- [ENSEMBLE DE TÂCHES]
A: D'après l'article sur les livres de Samuel, pourquoi vaut-il mieux supposer qu'un seul rédacteur s'est servi des documents rédigés par les prophètes ?
B: Répondez aux questions suivantes sur l'article consacré aux livres de Samuel :
(i) Par qui la division en deux tomes fut-elle introduite ?
(ii) Quel verset les Massorètes signalent-ils comme le verset central du livre ?
(iii) Quelle source le passage 2 S 1:18 mentionne-t-il ?
C: Poursuivez l'article sur les livres de Samuel après sa dernière phrase.

- [EXTRAIT DU DOCUMENT]
*****
Samuel (Livres de).

25/11/2015 17:19
Samuel (Livres de). 
 
      Titre et présentation. 
 
      Les livres portent le nom de leur personnage principal (comme ceux d’Esther, de Jonas … ). Ils constituaient primitivement un seul volume (les Massorètes signalent que #1S 28:24 est le verset central du livre). Des manuscrits hébreux et Josèphe le confirment. La division en deux tomes fut introduite par la Septante, reprise par la Vulgate et adoptée par Daniel Bamberg lorsqu’il publia sa Bible hébraïque à Venise en 1517. Depuis lors, cette division figure dans toutes les Bibles. D’ailleurs, dans la Septante, ces livres constituaient les deux premiers tomes des 4 livres des Règnes (baptisés livres des Rois dans la Vulgate). Ils figurent encore sous ce nom dans certaines Bibles. Le texte trouvé à Qumrân montre que les Septante disposaient d’un manuscrit plus proche de l’original que les Massorètes. 
 
      Auteur. 
 
      L’auteur de ces livres nous est inconnu. La tradition rabbinique les attribuait à Samuel, mais le Talmud babylonien faisait remarquer qu’il ne saurait être l’auteur de tout l’ouvrage puisqu’il meurt dans #1S 25. Il a certainement joué un rôle dans la rédaction des chapitres 1-24 puisque #1Ch 29:29 parle des livres des prophètes Samuel et Gad. Mais comme le livre présente une grande unité littéraire, ce qui implique un rédacteur unique, il semble préférable de supposer que celui-ci s’est servi des documents rédigés par ces prophètes. D’autre part, #1S 10:25 mentionne un livre où il consigna les droits du roi. Probablement, Nathan et Gad et des élèves de l’école de prophètes qu’il avait fondée, puis les secrétaires et les archivistes de David (#2S 8:16-17), ont continué à rédiger les documents qui serviront au rédacteur final à constituer cette histoire. #2S 1:18 mentionne l’une des sources (le livre du Juste), #1Ch 27:24; 29:29 en cite quatre autres. 
 
   Citons encore #/APCJ 2Ma 2:13 : « Néhémie, pour fonder une bibliothèque, rassembla les livres qui concernaient les rois et les prophètes, et les livres de David ». Nos 2 livres de Samuel devaient sans doute se trouver dans cette collection, et par conséquent faire partie du Canon avant l’époque des Maccabées. La rédaction de 1 et 2 Samuel semble avoir été faite au début de la monarchie, sur la base des documents de première main mentionnés ci-dessus. Kirkpatrick admet comme substantiellement exacte la tradition attribuant à Samuel lui-même #1S 1:1-24:2 et le reste à Nathan et à Gad. Il ajoute : si ce livre a été rédigé au moyen des chroniques de Samuel, de Nathan et de Gad, et complété par des documents conservés dans des écoles de prophètes, il provient donc des meilleures sources possibles (Cambridge Bible).
*****
- [DONNÉES FOURNIES]

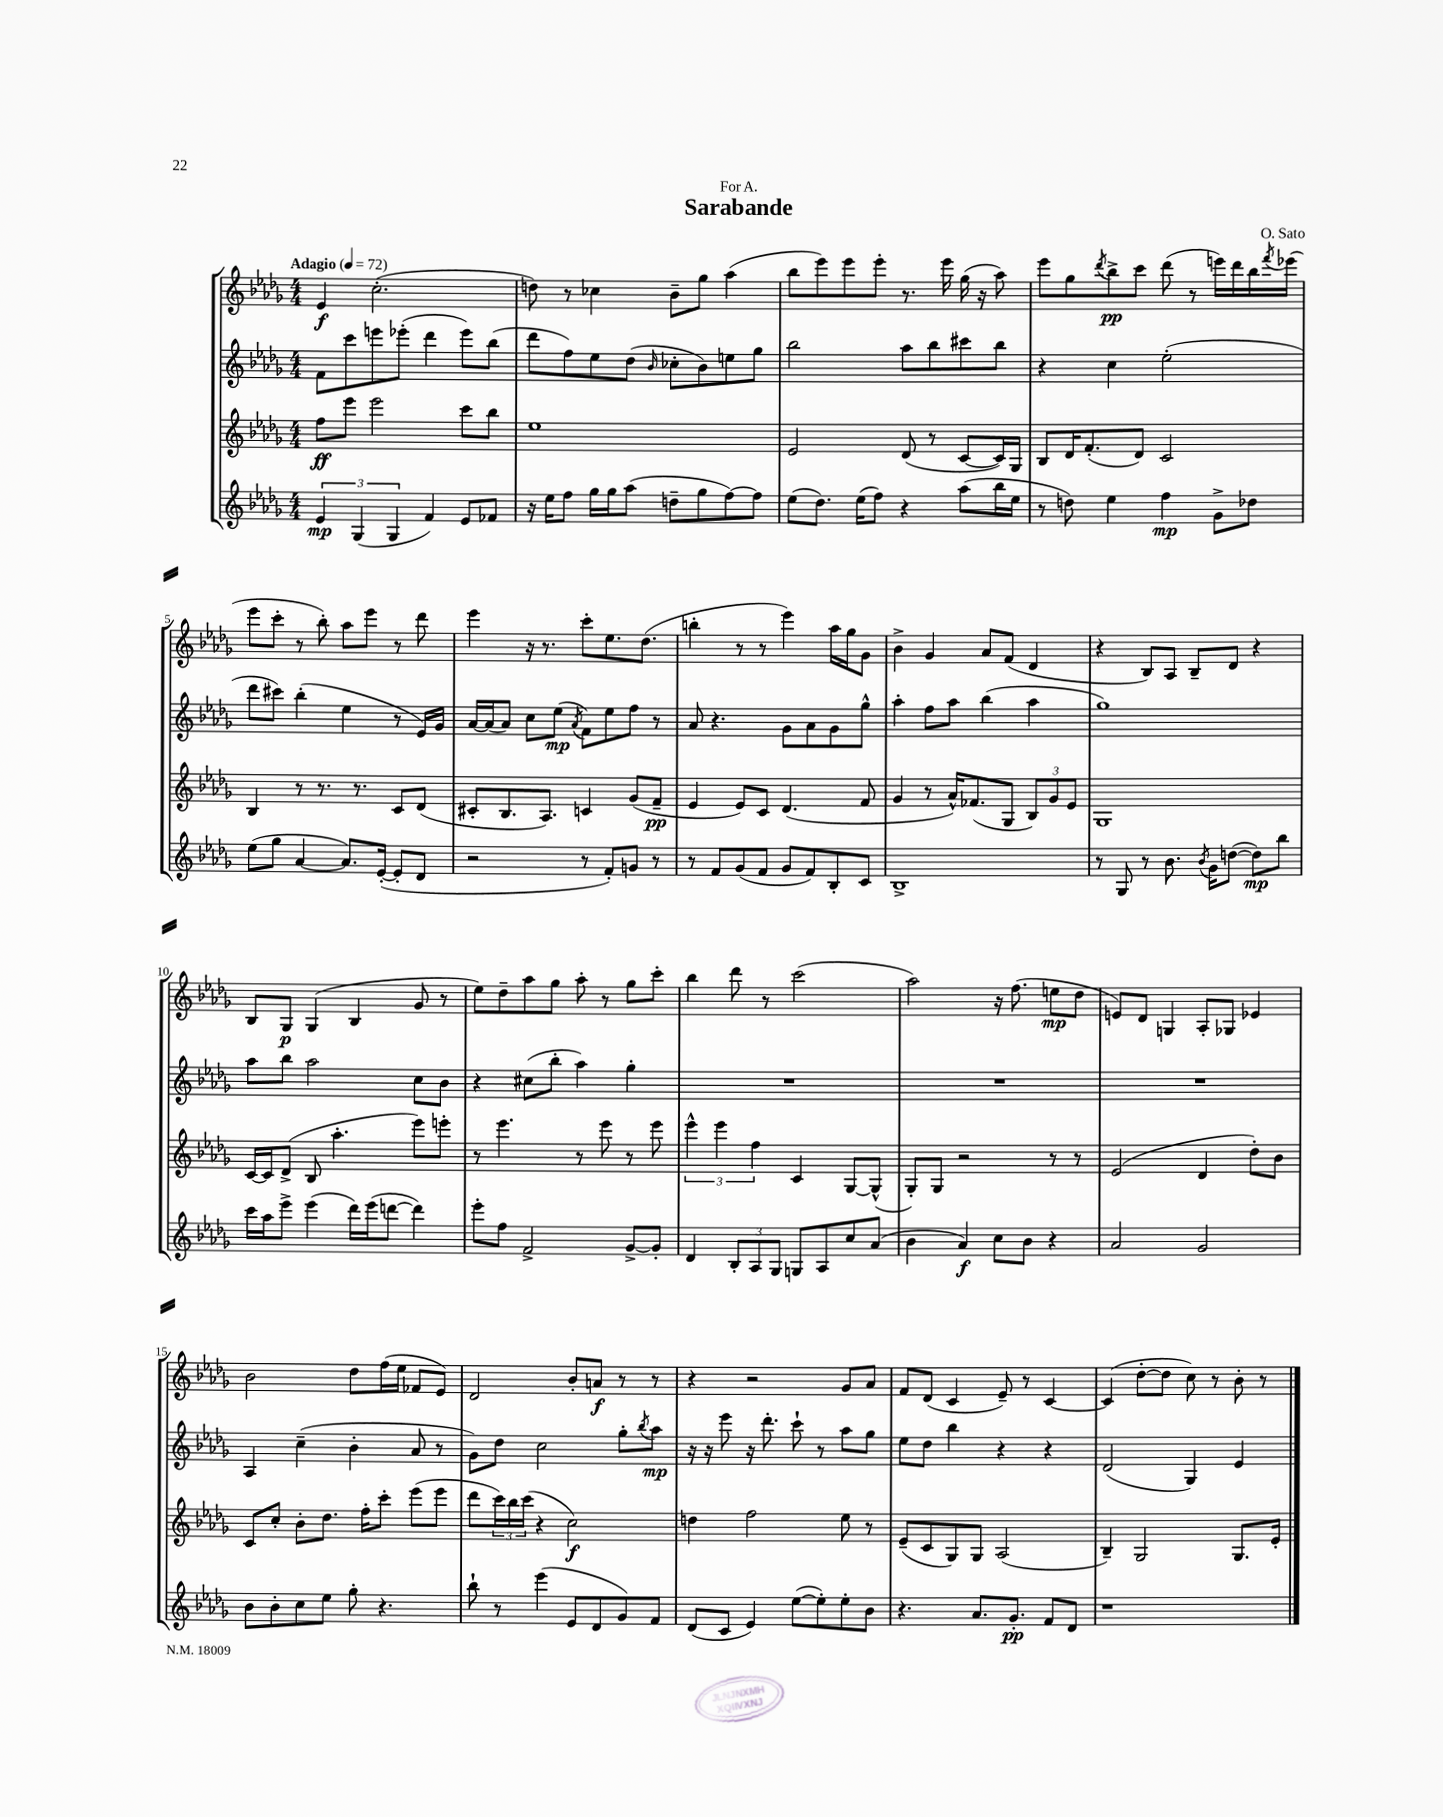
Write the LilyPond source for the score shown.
*****
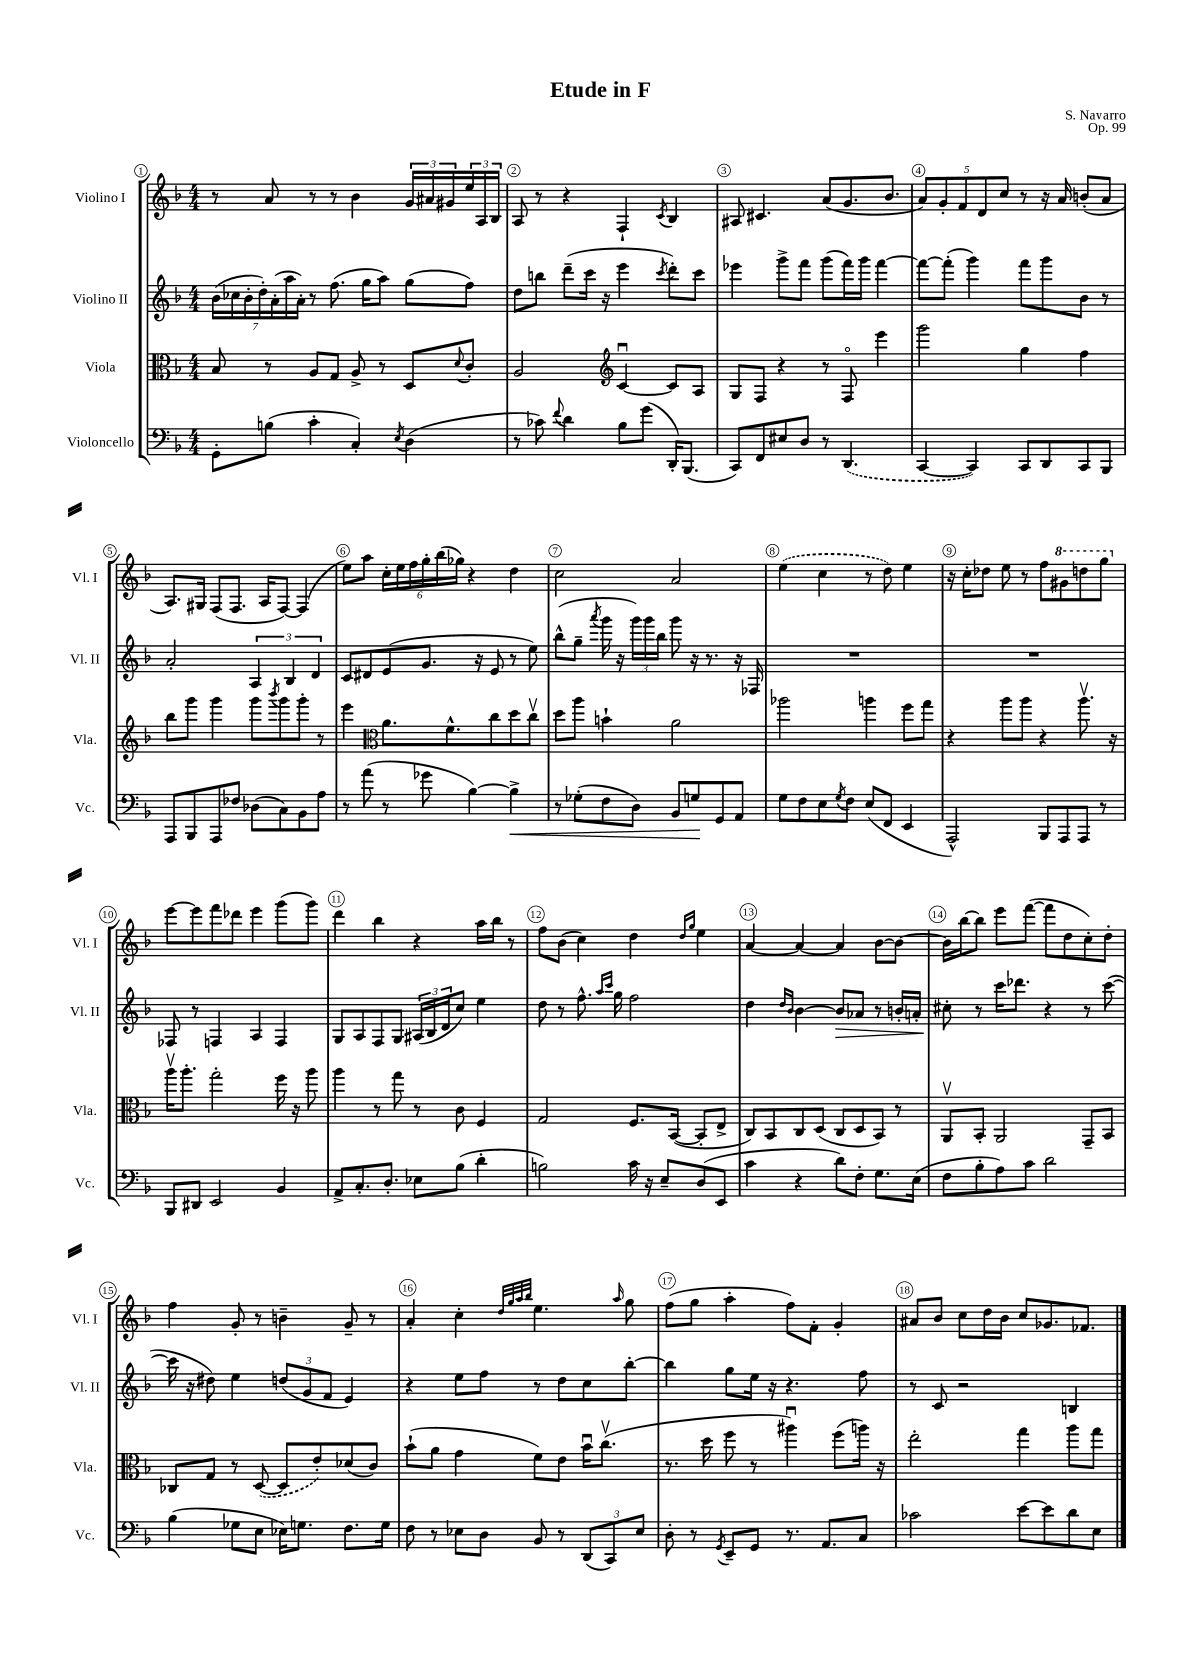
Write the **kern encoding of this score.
*****
- [RÉPONSES PAR TÂCHE]
A: Le livre présente une grande unité littéraire, ce qui implique un rédacteur unique. Ce rédacteur aurait donc utilisé les documents écrits par les prophètes Samuel et Gad, que mentionne 1 Ch 29:29, sans qu'ils soient eux-mêmes les auteurs de l'ensemble.

B:
(i) Par la Septante.
(ii) 1 S 28:24.
(iii) Le livre du Juste.

C:
 
      Malgré cela, certaines critiques pensent voir dans l’ouvrage l’amalgame de 2 (ou 3) sources divergentes, semblables à celles du Pentateuque. Pour le yahviste au 10e siècle, Samuel serait un voyant inconnu, pour l’élohiste au 8e siècle, un grand héros national. Plus tard encore, des adjonctions auraient été faites, et au 6e siècle un rédacteur « deutéronomique » aurait modifié certains passages selon ses convictions. La réalité est que seuls quelques points sont difficiles à expliquer, ce qui n’est pas étonnant pour un livre aussi ancien. 
 
1. La double présentation de David à Saül (#1S 16:17-23; 17:55-58). Dans le premier passage, il suffit au roi d’avoir ce jeune joueur de harpe qui le distrait ; tandis qu’au moment de donner sa fille au vainqueur de Goliath, Saül réalise qu’il veut en savoir bien plus sur le père et la famille de David.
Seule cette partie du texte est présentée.